I'm really not a connoisseur of PJ. I bought probably my first batch of it in easily 15 years tonight and that's because I wanted squeeze tube for filling some syringes for my VM maintenance class next week. The 15 yr old tub isn't empty. Yeah, I'm lazy and I paid the surcharge for the laziness. ;) I think it might be worth trying to test to see how they melt comparatively and use the one that melts the most to your satisfaction.

ArchaicArcane 02-03-2016 12:00 AM


Originally Posted by Margie07 (Post 7454398)
I also ordered new Singer All Purpose Machine Oil for oiling the parts on my machine. In your experience is this okay, or should I get oil that says "sewing machine oil" vs just "all purpose machine oil?"
This is the one I ordered
http://www.amazon.com/gp/product/B00...=ATVPDKIKX0DER

Thank you guys so much! It's relieving to have people who have had the experience with old sewing machines help me wade through this stuff. :)

That oil is probably fine. You're not looking to rehabilitate a stuck machine so Tri-flow isn't strictly necessary at this point. Tri-flow is my preferred oil but sewing machine oil is fine. The only thing you may not like about that bottle is that it might not be one of the ones with a straw so it may be messier.

If that's the case, get an oral syringe from your pharmacy (that's the one with the curved tip and no luer-lok for a needle on it) and put the oil in there to dispense it - Like the syringe Rain shows on his page about refilling the grease tubes.

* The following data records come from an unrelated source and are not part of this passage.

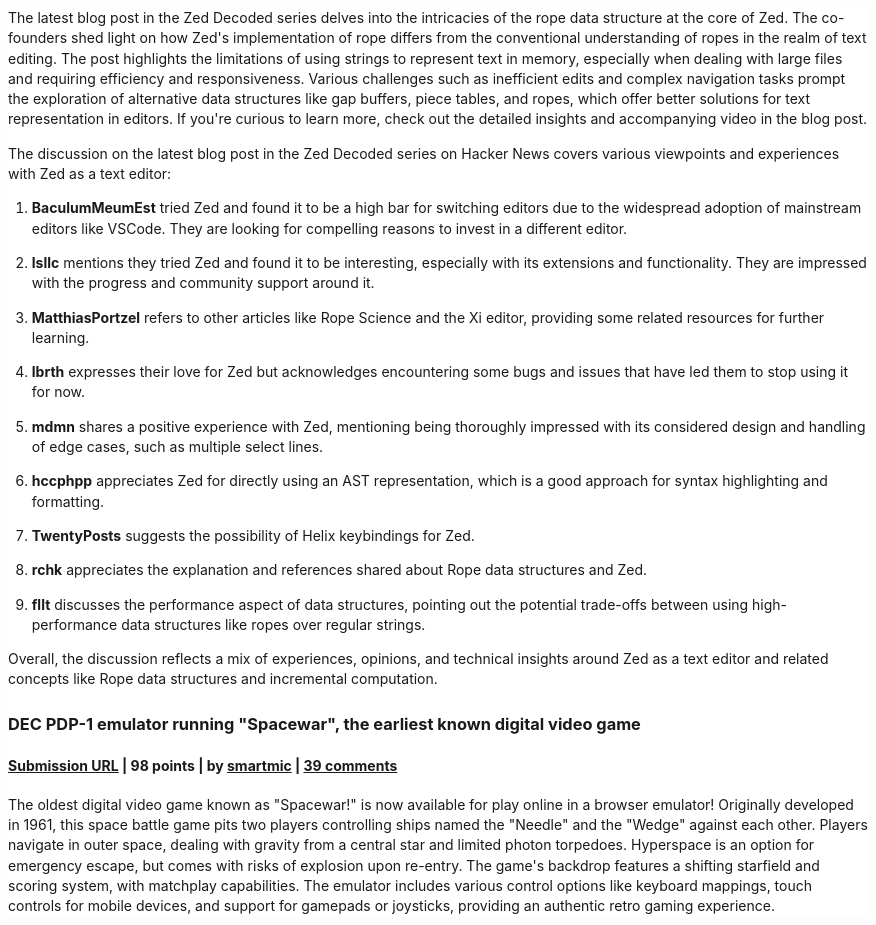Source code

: The latest blog post in the Zed Decoded series delves into the intricacies of the rope data structure at the core of Zed. The co-founders shed light on how Zed's implementation of rope differs from the conventional understanding of ropes in the realm of text editing. The post highlights the limitations of using strings to represent text in memory, especially when dealing with large files and requiring efficiency and responsiveness. Various challenges such as inefficient edits and complex navigation tasks prompt the exploration of alternative data structures like gap buffers, piece tables, and ropes, which offer better solutions for text representation in editors. If you're curious to learn more, check out the detailed insights and accompanying video in the blog post.

The discussion on the latest blog post in the Zed Decoded series on Hacker News covers various viewpoints and experiences with Zed as a text editor:

1. **BaculumMeumEst** tried Zed and found it to be a high bar for switching editors due to the widespread adoption of mainstream editors like VSCode. They are looking for compelling reasons to invest in a different editor.
   
2. **lsllc** mentions they tried Zed and found it to be interesting, especially with its extensions and functionality. They are impressed with the progress and community support around it.

3. **MatthiasPortzel** refers to other articles like Rope Science and the Xi editor, providing some related resources for further learning.

4. **lbrth** expresses their love for Zed but acknowledges encountering some bugs and issues that have led them to stop using it for now.

5. **mdmn** shares a positive experience with Zed, mentioning being thoroughly impressed with its considered design and handling of edge cases, such as multiple select lines.

6. **hccphpp** appreciates Zed for directly using an AST representation, which is a good approach for syntax highlighting and formatting.

7. **TwentyPosts** suggests the possibility of Helix keybindings for Zed.

8. **rchk** appreciates the explanation and references shared about Rope data structures and Zed.

9. **fllt** discusses the performance aspect of data structures, pointing out the potential trade-offs between using high-performance data structures like ropes over regular strings.

Overall, the discussion reflects a mix of experiences, opinions, and technical insights around Zed as a text editor and related concepts like Rope data structures and incremental computation.

### DEC PDP-1 emulator running "Spacewar", the earliest known digital video game

#### [Submission URL](https://www.masswerk.at/spacewar/index.html) | 98 points | by [smartmic](https://news.ycombinator.com/user?id=smartmic) | [39 comments](https://news.ycombinator.com/item?id=40192240)

The oldest digital video game known as "Spacewar!" is now available for play online in a browser emulator! Originally developed in 1961, this space battle game pits two players controlling ships named the "Needle" and the "Wedge" against each other. Players navigate in outer space, dealing with gravity from a central star and limited photon torpedoes. Hyperspace is an option for emergency escape, but comes with risks of explosion upon re-entry. The game's backdrop features a shifting starfield and scoring system, with matchplay capabilities. The emulator includes various control options like keyboard mappings, touch controls for mobile devices, and support for gamepads or joysticks, providing an authentic retro gaming experience.
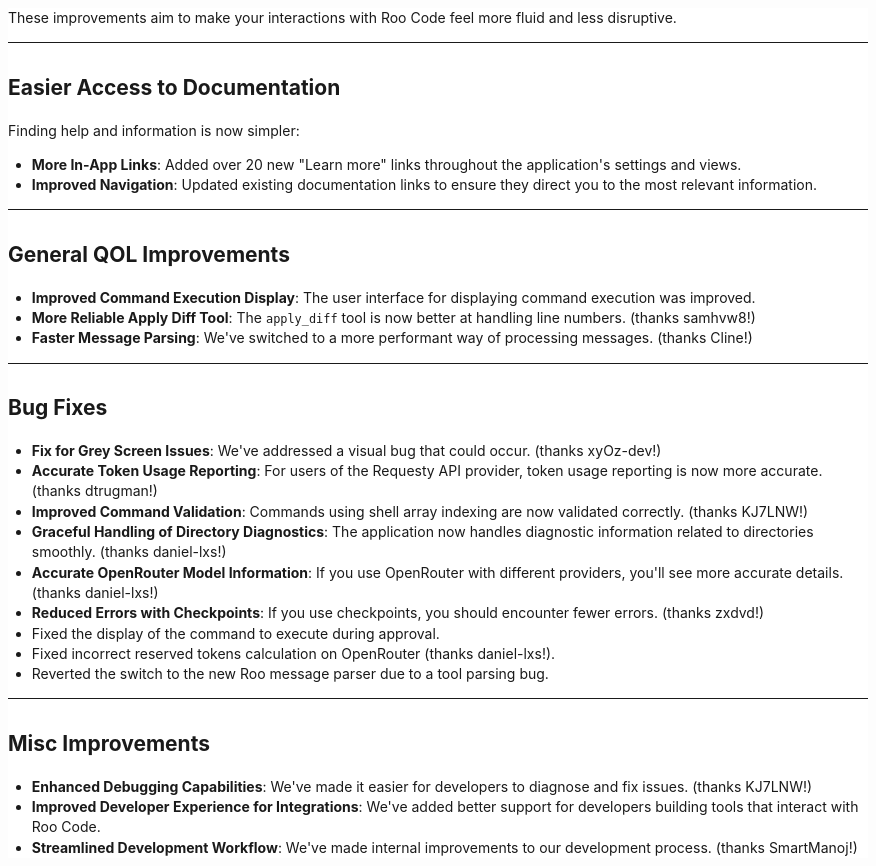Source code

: These improvements aim to make your interactions with Roo Code feel more fluid and less disruptive.

---

## Easier Access to Documentation
Finding help and information is now simpler:
- **More In-App Links**: Added over 20 new "Learn more" links throughout the application's settings and views.
- **Improved Navigation**: Updated existing documentation links to ensure they direct you to the most relevant information.

---

## General QOL Improvements

*   **Improved Command Execution Display**: The user interface for displaying command execution was improved.
*   **More Reliable Apply Diff Tool**: The `apply_diff` tool is now better at handling line numbers. (thanks samhvw8!)
*   **Faster Message Parsing**: We've switched to a more performant way of processing messages. (thanks Cline!)

---

## Bug Fixes

*   **Fix for Grey Screen Issues**: We've addressed a visual bug that could occur. (thanks xyOz-dev!)
*   **Accurate Token Usage Reporting**: For users of the Requesty API provider, token usage reporting is now more accurate. (thanks dtrugman!)
*   **Improved Command Validation**: Commands using shell array indexing are now validated correctly. (thanks KJ7LNW!)
*   **Graceful Handling of Directory Diagnostics**: The application now handles diagnostic information related to directories smoothly. (thanks daniel-lxs!)
*   **Accurate OpenRouter Model Information**: If you use OpenRouter with different providers, you'll see more accurate details. (thanks daniel-lxs!)
*   **Reduced Errors with Checkpoints**: If you use checkpoints, you should encounter fewer errors. (thanks zxdvd!)
*   Fixed the display of the command to execute during approval.
*   Fixed incorrect reserved tokens calculation on OpenRouter (thanks daniel-lxs!).
*   Reverted the switch to the new Roo message parser due to a tool parsing bug.

---

## Misc Improvements

*   **Enhanced Debugging Capabilities**: We've made it easier for developers to diagnose and fix issues. (thanks KJ7LNW!)
*   **Improved Developer Experience for Integrations**: We've added better support for developers building tools that interact with Roo Code.
*   **Streamlined Development Workflow**: We've made internal improvements to our development process. (thanks SmartManoj!)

All I use these days are syringes for oiling and greasing machines - way more accurate except when I'm initially filing them. At that point, I should be behind a blast shield.

Margie07 02-03-2016 12:04 AM

Ok, I'll just stick with the all purpose machine oil I ordered. Thanks so much!

J Miller 02-03-2016 06:14 AM


Originally Posted by Margie07 (Post 7454365)
Here is the video that is a test of the lub. https://vimeo.com/channels/april1930s/143510151
I really would like to lub the motor of my old Singer as I haven't done it yet.

I wonder if April 1930s lube is made by the same company as Nova Montgomery's?
{ http://www.novamontgomery.com/shop/S...t-x4312153.htm }

I've got a 15-91 that's in need of a major servicing and I need motor lube. I wonder who's I should try?